Seçilmiş bölüm:
==============================

Türkiye’deki Kadın Kooperatifleri ve Kadının Kooperatifteki Yeri

“Kadınları ekonomik hayatın dışında tutarak dünya ile rekabet etmek mümkün değil. Özellikle global rekabetin geldiği bu noktada karşı takım sahaya tam kadro çıkarken sizin oyuncuların yarısını saha dışında tutarak maçı kazanma şansınız yok. O yüzden de tüm kalkınma ekonomistleri hep aynı şeyi söylüyor: Kadınları ekonomik hayatın dışına iten ülkeler geri kalmaya mahkûm. İlerlemek için yapılması gereken, kadınları istihdama katacak mekanizmaları hayata geçirmek.”

Türkiye’de kadın sahibi ve ortağı olan kooperatiflerin sayısı son on yılda 3 katına çıkmıştır Bu hızlı gelişmenin nedenlerini aşağıdaki gibi sıralayabiliriz:

– Kadın haklarına ilişkin hareketlerin giderek gelişmesi bu konu ile ilgili fonların kadın girişimciliğini desteklemesi,

– Kırsal ve kentsel alanlardaki üreten kadınların çoğunlukla el emeğine dayalı ürünlerini pazarlama ve değerlendirme konusunda örgütlenme gereksinimleri,

– Uluslararası Çalışma Örgütü ILO ve Uluslararası Kooperatifler Birliği ICA’nın istihdamı arttırıcı girişimleri yaygınlaştırma amacıyla öncülük etmeleri,

– Gümrük ve Ticaret Bakanlığı Kooperatifçilik Genel Müdürlüğü’nün Kadın Girişimi Üretimi ve İşletme Kooperatifleri ana sözleşmesini hazırlaması.

==============================

Görevler:
a - Kadın kooperatifleri metninde "Türkiye’de kadın sahibi" ifadesinden başlayıp "ana sözleşmesini hazırlaması." ifadesine kadar (bu ifade de dahil) olan kısmı birebir kopyalar mısınız?
b - Kadın kooperatifleri metnine göre aşağıdaki soruları yanıtlar mısınız?
(i) Türkiye'de kadın sahibi ve ortağı olan kooperatiflerin sayısı son on yılda kaç katına çıkmıştır?
(ii) Kadın Girişimi Üretimi ve İşletme Kooperatifleri ana sözleşmesini hangi kurum hazırlamıştır?
(iii) Alıntıdaki görüşe göre kadınları ekonomik hayatın dışına iten ülkeler neye mahkûmdur?

[Saklanan öğeler]
==============================

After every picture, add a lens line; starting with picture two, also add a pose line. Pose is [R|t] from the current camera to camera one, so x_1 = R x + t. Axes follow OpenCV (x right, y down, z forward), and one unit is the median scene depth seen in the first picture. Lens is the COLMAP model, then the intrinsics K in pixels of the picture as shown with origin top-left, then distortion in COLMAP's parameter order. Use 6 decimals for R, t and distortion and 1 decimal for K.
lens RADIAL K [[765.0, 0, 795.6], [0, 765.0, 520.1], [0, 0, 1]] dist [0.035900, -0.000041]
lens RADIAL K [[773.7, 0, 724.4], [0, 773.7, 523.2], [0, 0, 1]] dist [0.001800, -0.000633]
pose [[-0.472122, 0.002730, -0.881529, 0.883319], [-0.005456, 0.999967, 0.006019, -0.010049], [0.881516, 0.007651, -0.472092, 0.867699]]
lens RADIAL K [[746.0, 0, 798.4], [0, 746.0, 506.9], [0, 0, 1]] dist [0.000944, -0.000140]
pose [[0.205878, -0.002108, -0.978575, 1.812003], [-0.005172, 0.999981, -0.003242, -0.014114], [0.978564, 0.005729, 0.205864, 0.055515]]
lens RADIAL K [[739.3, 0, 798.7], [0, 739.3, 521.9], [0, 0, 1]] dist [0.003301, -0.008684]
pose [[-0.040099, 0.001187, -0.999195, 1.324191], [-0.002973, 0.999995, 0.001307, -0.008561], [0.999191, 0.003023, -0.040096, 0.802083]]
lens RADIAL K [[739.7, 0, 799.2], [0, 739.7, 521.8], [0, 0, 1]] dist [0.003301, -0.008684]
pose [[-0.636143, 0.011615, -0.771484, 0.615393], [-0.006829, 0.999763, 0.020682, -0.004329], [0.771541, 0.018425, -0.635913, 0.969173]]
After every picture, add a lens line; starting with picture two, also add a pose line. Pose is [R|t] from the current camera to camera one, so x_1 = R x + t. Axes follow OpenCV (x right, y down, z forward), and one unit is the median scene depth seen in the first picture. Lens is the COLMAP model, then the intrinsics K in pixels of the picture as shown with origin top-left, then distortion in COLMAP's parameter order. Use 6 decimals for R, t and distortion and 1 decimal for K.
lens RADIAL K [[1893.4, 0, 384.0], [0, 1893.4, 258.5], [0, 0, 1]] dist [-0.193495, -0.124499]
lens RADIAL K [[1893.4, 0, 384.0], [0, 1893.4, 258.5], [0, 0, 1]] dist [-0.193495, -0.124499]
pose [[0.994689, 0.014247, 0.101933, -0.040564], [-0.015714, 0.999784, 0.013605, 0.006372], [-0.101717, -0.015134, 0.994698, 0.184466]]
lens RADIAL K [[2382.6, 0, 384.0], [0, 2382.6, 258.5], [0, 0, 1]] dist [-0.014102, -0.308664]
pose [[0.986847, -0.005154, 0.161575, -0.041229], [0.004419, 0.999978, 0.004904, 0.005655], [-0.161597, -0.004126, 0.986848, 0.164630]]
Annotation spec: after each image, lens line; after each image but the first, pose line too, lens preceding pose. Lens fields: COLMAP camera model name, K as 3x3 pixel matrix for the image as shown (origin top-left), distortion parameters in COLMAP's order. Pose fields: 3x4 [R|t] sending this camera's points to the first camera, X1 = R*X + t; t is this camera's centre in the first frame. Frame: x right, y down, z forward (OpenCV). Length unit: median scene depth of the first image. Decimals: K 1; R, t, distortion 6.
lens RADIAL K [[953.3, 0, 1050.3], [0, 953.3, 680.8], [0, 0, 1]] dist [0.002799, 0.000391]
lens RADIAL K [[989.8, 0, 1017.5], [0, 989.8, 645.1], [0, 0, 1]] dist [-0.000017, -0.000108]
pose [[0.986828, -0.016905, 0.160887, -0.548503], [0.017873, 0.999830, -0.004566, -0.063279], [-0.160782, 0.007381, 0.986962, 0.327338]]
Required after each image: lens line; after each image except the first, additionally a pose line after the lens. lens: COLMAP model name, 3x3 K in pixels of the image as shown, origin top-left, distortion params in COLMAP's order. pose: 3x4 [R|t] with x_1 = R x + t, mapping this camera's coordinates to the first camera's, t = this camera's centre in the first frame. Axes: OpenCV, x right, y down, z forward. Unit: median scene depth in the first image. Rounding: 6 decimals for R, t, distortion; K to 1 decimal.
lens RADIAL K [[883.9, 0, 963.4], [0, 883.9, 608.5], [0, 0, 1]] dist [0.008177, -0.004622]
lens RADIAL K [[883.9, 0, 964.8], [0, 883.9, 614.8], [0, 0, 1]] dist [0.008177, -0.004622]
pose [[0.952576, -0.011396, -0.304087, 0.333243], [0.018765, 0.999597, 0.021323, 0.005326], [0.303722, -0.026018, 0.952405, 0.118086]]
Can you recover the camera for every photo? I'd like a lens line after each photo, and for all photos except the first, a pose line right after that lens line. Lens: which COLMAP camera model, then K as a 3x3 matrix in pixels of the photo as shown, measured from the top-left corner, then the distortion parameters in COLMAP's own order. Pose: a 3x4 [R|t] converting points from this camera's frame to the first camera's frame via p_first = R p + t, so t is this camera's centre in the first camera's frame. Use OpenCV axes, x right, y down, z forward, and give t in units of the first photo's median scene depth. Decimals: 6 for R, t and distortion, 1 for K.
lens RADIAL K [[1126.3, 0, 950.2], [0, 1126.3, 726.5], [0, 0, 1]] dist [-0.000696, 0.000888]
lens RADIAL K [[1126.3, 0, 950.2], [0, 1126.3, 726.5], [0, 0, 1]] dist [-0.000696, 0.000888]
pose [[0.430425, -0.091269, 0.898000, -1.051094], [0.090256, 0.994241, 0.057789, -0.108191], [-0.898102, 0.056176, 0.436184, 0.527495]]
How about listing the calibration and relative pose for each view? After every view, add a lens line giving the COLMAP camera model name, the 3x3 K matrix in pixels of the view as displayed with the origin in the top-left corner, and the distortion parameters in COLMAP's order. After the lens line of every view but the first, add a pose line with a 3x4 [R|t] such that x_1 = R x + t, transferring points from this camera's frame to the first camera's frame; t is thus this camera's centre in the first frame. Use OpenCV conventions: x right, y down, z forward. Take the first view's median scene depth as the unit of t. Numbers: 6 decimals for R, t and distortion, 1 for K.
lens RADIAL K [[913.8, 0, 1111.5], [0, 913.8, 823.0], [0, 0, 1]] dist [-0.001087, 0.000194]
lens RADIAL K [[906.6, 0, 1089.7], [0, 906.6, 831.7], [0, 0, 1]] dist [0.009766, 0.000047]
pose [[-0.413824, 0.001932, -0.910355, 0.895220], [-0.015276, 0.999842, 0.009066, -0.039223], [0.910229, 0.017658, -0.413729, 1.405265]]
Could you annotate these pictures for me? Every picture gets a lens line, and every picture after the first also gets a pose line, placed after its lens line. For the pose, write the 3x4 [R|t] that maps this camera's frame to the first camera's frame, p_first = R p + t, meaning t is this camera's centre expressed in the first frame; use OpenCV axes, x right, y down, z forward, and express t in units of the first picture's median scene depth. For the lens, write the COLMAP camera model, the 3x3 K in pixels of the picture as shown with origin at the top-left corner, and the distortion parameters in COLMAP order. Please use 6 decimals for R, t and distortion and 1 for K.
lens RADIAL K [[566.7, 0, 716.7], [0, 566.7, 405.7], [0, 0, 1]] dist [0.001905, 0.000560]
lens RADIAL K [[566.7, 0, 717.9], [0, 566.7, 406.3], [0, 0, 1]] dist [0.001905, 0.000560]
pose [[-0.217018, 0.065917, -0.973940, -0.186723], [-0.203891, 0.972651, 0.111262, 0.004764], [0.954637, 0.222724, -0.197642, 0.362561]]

==============================

Çözümler:
a -
Türkiye’de kadın sahibi ve ortağı olan kooperatiflerin sayısı son on yılda 3 katına çıkmıştır Bu hızlı gelişmenin nedenlerini aşağıdaki gibi sıralayabiliriz:

– Kadın haklarına ilişkin hareketlerin giderek gelişmesi bu konu ile ilgili fonların kadın girişimciliğini desteklemesi,

– Kırsal ve kentsel alanlardaki üreten kadınların çoğunlukla el emeğine dayalı ürünlerini pazarlama ve değerlendirme konusunda örgütlenme gereksinimleri,

– Uluslararası Çalışma Örgütü ILO ve Uluslararası Kooperatifler Birliği ICA’nın istihdamı arttırıcı girişimleri yaygınlaştırma amacıyla öncülük etmeleri,

– Gümrük ve Ticaret Bakanlığı Kooperatifçilik Genel Müdürlüğü’nün Kadın Girişimi Üretimi ve İşletme Kooperatifleri ana sözleşmesini hazırlaması.

b -
(i) 3 katına.
(ii) Gümrük ve Ticaret Bakanlığı Kooperatifçilik Genel Müdürlüğü.
(iii) Geri kalmaya.